** Records provided **

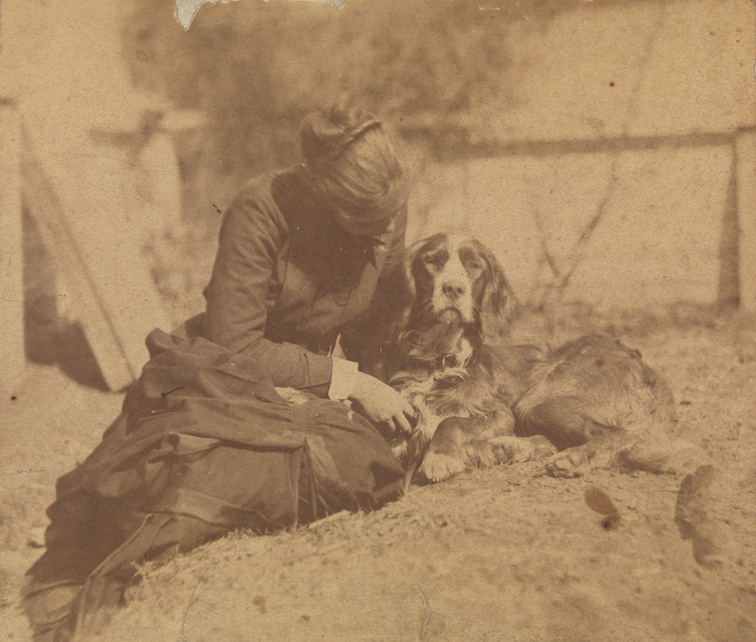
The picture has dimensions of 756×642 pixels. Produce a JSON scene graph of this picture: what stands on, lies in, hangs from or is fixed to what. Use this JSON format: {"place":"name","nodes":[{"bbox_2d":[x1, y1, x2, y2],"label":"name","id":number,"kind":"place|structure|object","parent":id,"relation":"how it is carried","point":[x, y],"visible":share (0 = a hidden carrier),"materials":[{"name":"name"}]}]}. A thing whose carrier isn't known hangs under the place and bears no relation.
{"place":"outdoors","nodes":[
{"label":"outdoors","id":0,"kind":"place"},
{"bbox_2d":[0,307,755,641],"label":"ground","id":1,"kind":"structure","parent":0,"point":[485,477],"materials":[{"name":"brown soil"}]},
{"bbox_2d":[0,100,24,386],"label":"wooden post","id":2,"kind":"object","parent":1,"relation":"on","point":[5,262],"visible":0.94,"materials":[{"name":"wood"}]},
{"bbox_2d":[24,118,173,389],"label":"wooden board","id":3,"kind":"object","parent":1,"relation":"on","point":[122,332],"visible":0.82,"materials":[{"name":"brown wood"}]},
{"bbox_2d":[29,103,424,639],"label":"woman","id":4,"kind":"object","parent":1,"relation":"on","point":[258,297],"visible":0.91},
{"bbox_2d":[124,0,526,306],"label":"tree","id":5,"kind":"object","parent":1,"relation":"on","point":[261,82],"visible":0.52,"materials":[{"name":"plant"}]},
{"bbox_2d":[375,234,703,486],"label":"dog","id":6,"kind":"object","parent":1,"relation":"on","point":[555,371],"visible":0.83},
{"bbox_2d":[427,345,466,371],"label":"dog collar","id":7,"kind":"object","parent":6,"relation":"on","point":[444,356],"visible":0.62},
{"bbox_2d":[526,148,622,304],"label":"bare shrub","id":8,"kind":"object","parent":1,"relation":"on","point":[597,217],"visible":0.68,"materials":[{"name":"plant"}]},
{"bbox_2d":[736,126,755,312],"label":"wooden post","id":9,"kind":"object","parent":1,"relation":"on","point":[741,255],"visible":0.93,"materials":[{"name":"wood"}]},
{"bbox_2d":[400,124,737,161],"label":"fence rail","id":10,"kind":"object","parent":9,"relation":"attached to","point":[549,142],"visible":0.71,"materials":[{"name":"brown wood"}]}
]}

** Work item **
Please reprint the whole listing exactly and omit its pictures.

** Exercise result **
The picture has dimensions of 756×642 pixels. Produce a JSON scene graph of this picture: what stands on, lies in, hangs from or is fixed to what. Use this JSON format: {"place":"name","nodes":[{"bbox_2d":[x1, y1, x2, y2],"label":"name","id":number,"kind":"place|structure|object","parent":id,"relation":"how it is carried","point":[x, y],"visible":share (0 = a hidden carrier),"materials":[{"name":"name"}]}]}. A thing whose carrier isn't known hangs under the place and bears no relation.
{"place":"outdoors","nodes":[
{"label":"outdoors","id":0,"kind":"place"},
{"bbox_2d":[0,307,755,641],"label":"ground","id":1,"kind":"structure","parent":0,"point":[485,477],"materials":[{"name":"brown soil"}]},
{"bbox_2d":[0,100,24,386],"label":"wooden post","id":2,"kind":"object","parent":1,"relation":"on","point":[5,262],"visible":0.94,"materials":[{"name":"wood"}]},
{"bbox_2d":[24,118,173,389],"label":"wooden board","id":3,"kind":"object","parent":1,"relation":"on","point":[122,332],"visible":0.82,"materials":[{"name":"brown wood"}]},
{"bbox_2d":[29,103,424,639],"label":"woman","id":4,"kind":"object","parent":1,"relation":"on","point":[258,297],"visible":0.91},
{"bbox_2d":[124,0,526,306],"label":"tree","id":5,"kind":"object","parent":1,"relation":"on","point":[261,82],"visible":0.52,"materials":[{"name":"plant"}]},
{"bbox_2d":[375,234,703,486],"label":"dog","id":6,"kind":"object","parent":1,"relation":"on","point":[555,371],"visible":0.83},
{"bbox_2d":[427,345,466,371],"label":"dog collar","id":7,"kind":"object","parent":6,"relation":"on","point":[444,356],"visible":0.62},
{"bbox_2d":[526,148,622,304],"label":"bare shrub","id":8,"kind":"object","parent":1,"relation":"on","point":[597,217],"visible":0.68,"materials":[{"name":"plant"}]},
{"bbox_2d":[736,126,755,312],"label":"wooden post","id":9,"kind":"object","parent":1,"relation":"on","point":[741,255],"visible":0.93,"materials":[{"name":"wood"}]},
{"bbox_2d":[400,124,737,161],"label":"fence rail","id":10,"kind":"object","parent":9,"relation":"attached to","point":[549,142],"visible":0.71,"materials":[{"name":"brown wood"}]}
]}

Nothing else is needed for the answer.